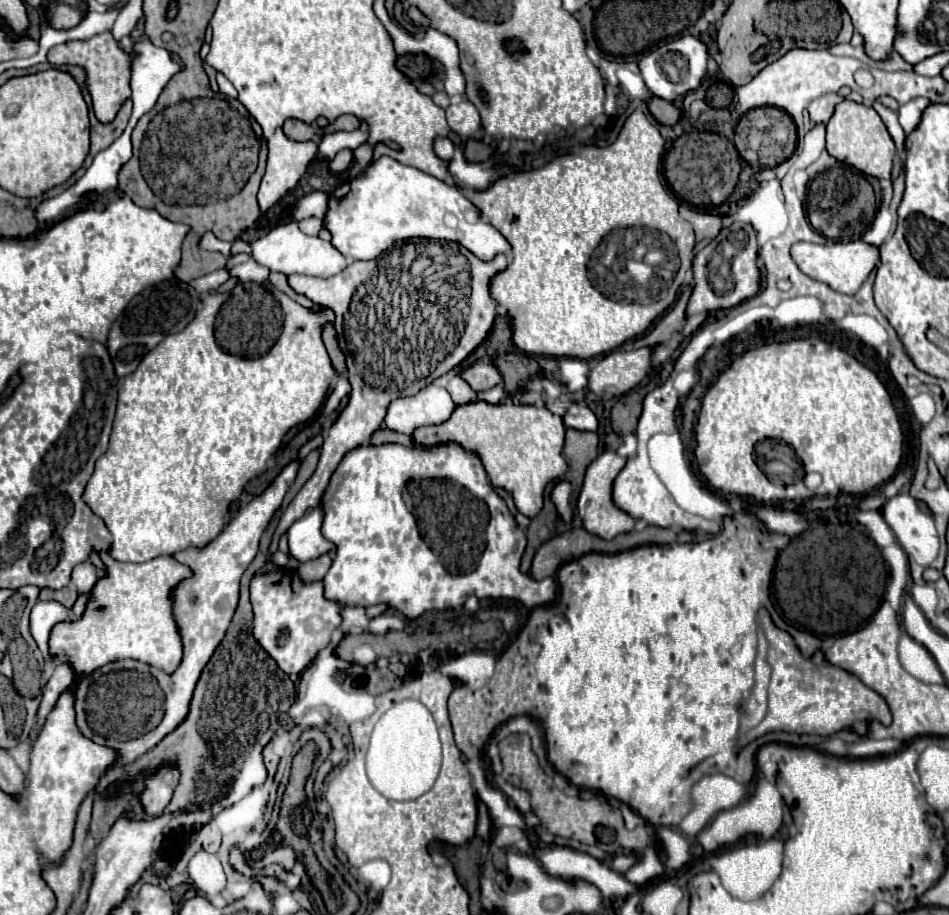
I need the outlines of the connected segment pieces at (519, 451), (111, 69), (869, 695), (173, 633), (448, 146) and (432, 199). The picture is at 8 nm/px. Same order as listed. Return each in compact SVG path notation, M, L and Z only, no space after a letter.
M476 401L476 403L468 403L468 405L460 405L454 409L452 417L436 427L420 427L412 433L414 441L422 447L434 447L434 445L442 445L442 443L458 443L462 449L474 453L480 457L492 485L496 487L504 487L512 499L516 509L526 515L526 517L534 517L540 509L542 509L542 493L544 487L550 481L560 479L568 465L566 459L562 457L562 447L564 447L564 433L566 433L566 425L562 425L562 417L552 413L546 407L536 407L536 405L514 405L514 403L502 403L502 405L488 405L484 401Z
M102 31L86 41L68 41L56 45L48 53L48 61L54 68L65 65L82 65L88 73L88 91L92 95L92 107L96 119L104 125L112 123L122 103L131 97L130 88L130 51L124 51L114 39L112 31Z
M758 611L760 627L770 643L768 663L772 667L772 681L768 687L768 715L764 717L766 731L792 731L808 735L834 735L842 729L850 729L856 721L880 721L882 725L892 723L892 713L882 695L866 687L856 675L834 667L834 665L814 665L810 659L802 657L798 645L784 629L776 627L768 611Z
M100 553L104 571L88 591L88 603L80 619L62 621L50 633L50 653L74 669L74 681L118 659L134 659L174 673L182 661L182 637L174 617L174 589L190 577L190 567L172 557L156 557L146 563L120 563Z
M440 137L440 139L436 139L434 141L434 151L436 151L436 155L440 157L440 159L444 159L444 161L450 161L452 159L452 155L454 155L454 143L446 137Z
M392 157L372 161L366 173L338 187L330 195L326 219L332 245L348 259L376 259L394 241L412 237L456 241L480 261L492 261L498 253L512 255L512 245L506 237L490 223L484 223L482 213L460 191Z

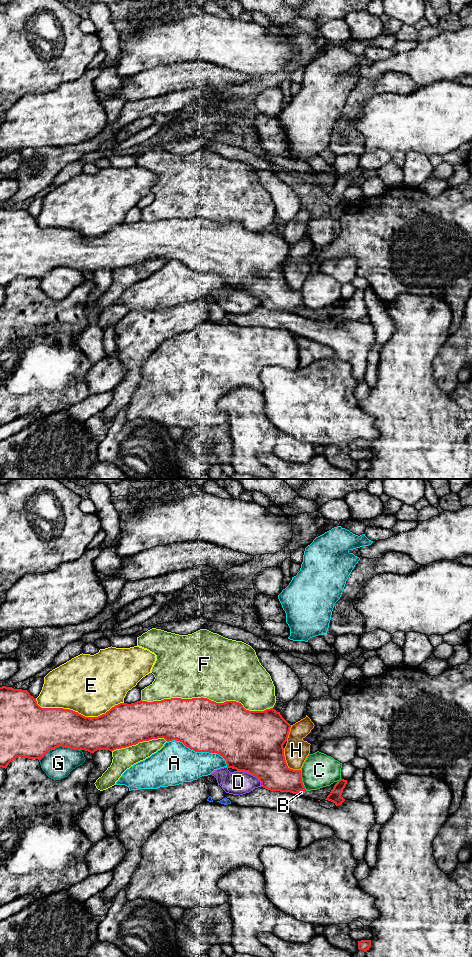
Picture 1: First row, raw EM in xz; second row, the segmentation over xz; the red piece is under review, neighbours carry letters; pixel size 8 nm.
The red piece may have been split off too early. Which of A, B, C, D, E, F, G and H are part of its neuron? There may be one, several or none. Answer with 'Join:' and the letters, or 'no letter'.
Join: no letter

::::::::

* [Try it] Each entry above should be written out verbatim, minus its pictures.

* [Response]
I need the outlines of the connected segment pieces at (519, 451), (111, 69), (869, 695), (173, 633), (448, 146) and (432, 199). The picture is at 8 nm/px. Same order as listed. Return each in compact SVG path notation, M, L and Z only, no space after a letter.
M476 401L476 403L468 403L468 405L460 405L454 409L452 417L436 427L420 427L412 433L414 441L422 447L434 447L434 445L442 445L442 443L458 443L462 449L474 453L480 457L492 485L496 487L504 487L512 499L516 509L526 515L526 517L534 517L540 509L542 509L542 493L544 487L550 481L560 479L568 465L566 459L562 457L562 447L564 447L564 433L566 433L566 425L562 425L562 417L552 413L546 407L536 407L536 405L514 405L514 403L502 403L502 405L488 405L484 401Z
M102 31L86 41L68 41L56 45L48 53L48 61L54 68L65 65L82 65L88 73L88 91L92 95L92 107L96 119L104 125L112 123L122 103L131 97L130 88L130 51L124 51L114 39L112 31Z
M758 611L760 627L770 643L768 663L772 667L772 681L768 687L768 715L764 717L766 731L792 731L808 735L834 735L842 729L850 729L856 721L880 721L882 725L892 723L892 713L882 695L866 687L856 675L834 667L834 665L814 665L810 659L802 657L798 645L784 629L776 627L768 611Z
M100 553L104 571L88 591L88 603L80 619L62 621L50 633L50 653L74 669L74 681L118 659L134 659L174 673L182 661L182 637L174 617L174 589L190 577L190 567L172 557L156 557L146 563L120 563Z
M440 137L440 139L436 139L434 141L434 151L436 151L436 155L440 157L440 159L444 159L444 161L450 161L452 159L452 155L454 155L454 143L446 137Z
M392 157L372 161L366 173L338 187L330 195L326 219L332 245L348 259L376 259L394 241L412 237L456 241L480 261L492 261L498 253L512 255L512 245L506 237L490 223L484 223L482 213L460 191Z

Picture 1: First row, raw EM in xz; second row, the segmentation over xz; the red piece is under review, neighbours carry letters; pixel size 8 nm.
The red piece may have been split off too early. Which of A, B, C, D, E, F, G and H are part of its neuron? There may be one, several or none. Answer with 'Join:' and the letters, or 'no letter'.
Join: no letter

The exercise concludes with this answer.